Nozzles 40-50 degrees on downwind, set 85% RPM for AUTO flaps or 95-100% RPM for STOL flaps, vary nozzle angle to maintain 8-10 units of AoA.

 

Problem is, it seems impossible to achieve this. 40-50 degrees of nozzle at those RPM ranges will give you too much lift and speed. To reduce speed I increase nozzle angle to around the hover stop, then I start descending. I decrease nozzle angle back to around 50, and my descent rate increases until I gain more speed. Now I'm back to square one with too much climb. It's impossible to maintain 8-10 units of AoA and a steady glideslope with a constant RPM setting and varying nozzle angle. How do they do it in real life?

 

Looking at the 2008 A1-AV8BB-NFM-000, paragraph 7.6.5.2 Variable Nozzle Slow Landing

page7-26 to 7-27 and Figure 7-6. I do not see anywhere that says that 40°-60° of nozzle and 85% RPM you can maintain 8° to 10° AOA. I see where it says the -408 engine should use 80% to 100%. I see it says if your using less than 90% to use autoflaps. I see where it says to maintain AOA with the nozzle.

######

Problem description: Reproduce verbatim the passage of the slow-landing text above that begins with "Looking at the" and ends after "with the nozzle.".

Recorded data:

######

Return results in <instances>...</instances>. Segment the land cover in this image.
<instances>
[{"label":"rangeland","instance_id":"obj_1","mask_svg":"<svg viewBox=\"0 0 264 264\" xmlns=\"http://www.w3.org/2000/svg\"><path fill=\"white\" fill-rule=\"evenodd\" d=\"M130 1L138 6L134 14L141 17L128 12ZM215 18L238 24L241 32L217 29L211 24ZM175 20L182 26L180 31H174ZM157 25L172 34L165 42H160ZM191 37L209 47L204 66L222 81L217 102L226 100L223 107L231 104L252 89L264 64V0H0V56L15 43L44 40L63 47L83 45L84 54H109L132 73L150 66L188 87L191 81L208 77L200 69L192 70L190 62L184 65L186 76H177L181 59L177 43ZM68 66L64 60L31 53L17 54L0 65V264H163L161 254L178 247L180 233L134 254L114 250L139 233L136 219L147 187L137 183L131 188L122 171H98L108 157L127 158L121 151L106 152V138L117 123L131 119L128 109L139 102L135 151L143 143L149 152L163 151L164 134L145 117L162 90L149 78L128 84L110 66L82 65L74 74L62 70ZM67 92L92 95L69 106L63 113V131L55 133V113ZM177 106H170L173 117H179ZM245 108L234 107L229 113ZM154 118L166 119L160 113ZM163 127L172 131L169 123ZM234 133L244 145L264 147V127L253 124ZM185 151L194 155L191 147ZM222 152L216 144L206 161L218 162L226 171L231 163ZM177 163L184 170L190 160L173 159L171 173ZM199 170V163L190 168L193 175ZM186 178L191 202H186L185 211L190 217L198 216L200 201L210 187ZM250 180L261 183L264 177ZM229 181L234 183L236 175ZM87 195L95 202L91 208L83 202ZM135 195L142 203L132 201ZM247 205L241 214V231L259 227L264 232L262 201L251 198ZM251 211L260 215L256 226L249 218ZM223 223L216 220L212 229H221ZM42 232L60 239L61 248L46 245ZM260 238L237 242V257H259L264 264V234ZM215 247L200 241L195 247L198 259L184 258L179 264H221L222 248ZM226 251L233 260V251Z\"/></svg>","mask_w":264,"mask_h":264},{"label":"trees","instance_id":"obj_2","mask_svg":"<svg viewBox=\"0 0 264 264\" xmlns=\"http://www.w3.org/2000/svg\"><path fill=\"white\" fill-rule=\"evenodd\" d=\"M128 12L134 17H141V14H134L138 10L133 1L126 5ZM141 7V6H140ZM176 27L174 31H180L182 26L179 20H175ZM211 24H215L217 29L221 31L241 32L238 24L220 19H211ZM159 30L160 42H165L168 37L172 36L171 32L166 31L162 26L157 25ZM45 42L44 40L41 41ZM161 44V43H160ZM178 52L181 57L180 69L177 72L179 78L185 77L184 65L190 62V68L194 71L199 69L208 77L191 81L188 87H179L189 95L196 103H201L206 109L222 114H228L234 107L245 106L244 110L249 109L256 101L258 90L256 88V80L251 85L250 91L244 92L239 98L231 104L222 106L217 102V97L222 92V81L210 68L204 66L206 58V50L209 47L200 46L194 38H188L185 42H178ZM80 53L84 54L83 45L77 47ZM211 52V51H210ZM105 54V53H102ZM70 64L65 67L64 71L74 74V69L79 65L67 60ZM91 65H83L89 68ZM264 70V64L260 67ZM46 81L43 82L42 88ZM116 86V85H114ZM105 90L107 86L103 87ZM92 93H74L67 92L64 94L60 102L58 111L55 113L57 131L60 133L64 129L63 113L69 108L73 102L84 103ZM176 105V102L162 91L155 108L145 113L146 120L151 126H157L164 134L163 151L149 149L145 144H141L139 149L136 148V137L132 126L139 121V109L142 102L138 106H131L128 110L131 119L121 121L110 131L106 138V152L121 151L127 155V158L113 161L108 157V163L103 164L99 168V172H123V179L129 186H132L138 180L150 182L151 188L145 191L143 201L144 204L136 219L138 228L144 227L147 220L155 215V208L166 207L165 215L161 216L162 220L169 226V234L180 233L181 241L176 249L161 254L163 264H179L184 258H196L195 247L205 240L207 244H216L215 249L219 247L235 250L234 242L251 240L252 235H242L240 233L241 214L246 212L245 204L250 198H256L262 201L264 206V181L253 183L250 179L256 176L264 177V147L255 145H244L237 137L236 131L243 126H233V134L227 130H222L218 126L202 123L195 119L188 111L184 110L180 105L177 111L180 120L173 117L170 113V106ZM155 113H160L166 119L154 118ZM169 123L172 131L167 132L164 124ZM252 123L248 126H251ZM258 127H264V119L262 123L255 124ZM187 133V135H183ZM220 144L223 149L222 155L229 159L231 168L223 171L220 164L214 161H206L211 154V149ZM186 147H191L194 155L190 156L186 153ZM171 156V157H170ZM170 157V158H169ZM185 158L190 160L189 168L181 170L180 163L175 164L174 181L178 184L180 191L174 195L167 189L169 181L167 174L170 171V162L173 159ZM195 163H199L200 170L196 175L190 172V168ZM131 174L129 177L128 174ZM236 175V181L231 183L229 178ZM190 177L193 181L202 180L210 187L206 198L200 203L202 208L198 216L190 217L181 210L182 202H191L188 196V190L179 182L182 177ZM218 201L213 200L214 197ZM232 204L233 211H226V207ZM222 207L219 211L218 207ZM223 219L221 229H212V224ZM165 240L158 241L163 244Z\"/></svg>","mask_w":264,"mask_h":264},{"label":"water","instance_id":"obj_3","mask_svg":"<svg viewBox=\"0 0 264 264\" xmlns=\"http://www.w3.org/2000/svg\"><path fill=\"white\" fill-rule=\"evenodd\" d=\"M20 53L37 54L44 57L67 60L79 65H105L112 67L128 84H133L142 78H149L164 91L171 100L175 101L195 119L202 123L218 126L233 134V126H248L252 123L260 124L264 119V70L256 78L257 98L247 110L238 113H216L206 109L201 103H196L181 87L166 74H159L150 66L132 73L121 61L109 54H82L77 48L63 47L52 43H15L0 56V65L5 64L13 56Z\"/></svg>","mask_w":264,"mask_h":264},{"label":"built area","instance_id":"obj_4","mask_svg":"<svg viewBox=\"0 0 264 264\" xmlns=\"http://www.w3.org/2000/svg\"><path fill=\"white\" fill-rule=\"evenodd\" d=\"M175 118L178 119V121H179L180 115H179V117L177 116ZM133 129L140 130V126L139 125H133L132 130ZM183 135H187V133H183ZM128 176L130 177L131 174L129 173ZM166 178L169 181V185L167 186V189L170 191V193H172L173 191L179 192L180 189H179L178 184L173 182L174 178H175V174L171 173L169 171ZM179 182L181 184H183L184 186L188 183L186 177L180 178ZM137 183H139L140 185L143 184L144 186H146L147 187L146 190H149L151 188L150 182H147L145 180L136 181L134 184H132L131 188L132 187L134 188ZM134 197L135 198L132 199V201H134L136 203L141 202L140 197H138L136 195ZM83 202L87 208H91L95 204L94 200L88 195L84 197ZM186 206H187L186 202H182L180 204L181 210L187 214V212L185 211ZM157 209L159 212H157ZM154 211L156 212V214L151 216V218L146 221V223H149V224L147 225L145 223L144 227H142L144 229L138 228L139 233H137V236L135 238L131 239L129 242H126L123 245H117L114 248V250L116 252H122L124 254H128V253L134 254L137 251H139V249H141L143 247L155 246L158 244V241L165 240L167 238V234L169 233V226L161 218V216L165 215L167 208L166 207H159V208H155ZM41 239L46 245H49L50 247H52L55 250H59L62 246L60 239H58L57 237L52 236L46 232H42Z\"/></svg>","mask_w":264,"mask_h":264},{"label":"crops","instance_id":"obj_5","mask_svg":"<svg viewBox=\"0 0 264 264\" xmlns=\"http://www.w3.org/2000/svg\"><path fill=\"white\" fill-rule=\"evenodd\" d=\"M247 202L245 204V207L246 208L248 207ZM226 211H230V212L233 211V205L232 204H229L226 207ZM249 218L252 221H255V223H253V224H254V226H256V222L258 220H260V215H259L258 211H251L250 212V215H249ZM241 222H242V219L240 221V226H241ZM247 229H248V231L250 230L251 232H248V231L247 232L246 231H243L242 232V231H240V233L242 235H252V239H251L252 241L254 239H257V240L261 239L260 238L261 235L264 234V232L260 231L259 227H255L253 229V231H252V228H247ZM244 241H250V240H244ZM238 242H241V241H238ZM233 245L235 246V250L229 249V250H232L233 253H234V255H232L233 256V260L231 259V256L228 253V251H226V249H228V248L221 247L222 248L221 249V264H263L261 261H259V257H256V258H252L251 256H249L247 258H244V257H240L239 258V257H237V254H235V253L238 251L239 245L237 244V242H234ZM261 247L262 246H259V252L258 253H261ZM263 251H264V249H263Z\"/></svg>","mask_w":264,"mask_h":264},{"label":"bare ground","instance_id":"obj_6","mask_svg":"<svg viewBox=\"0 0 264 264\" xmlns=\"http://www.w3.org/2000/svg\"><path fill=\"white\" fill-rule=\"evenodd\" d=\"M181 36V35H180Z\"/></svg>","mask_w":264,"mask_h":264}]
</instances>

######

Output for this exercise:
Looking at the 2008 A1-AV8BB-NFM-000, paragraph 7.6.5.2 Variable Nozzle Slow Landing

page7-26 to 7-27 and Figure 7-6. I do not see anywhere that says that 40°-60° of nozzle and 85% RPM you can maintain 8° to 10° AOA. I see where it says the -408 engine should use 80% to 100%. I see it says if your using less than 90% to use autoflaps. I see where it says to maintain AOA with the nozzle.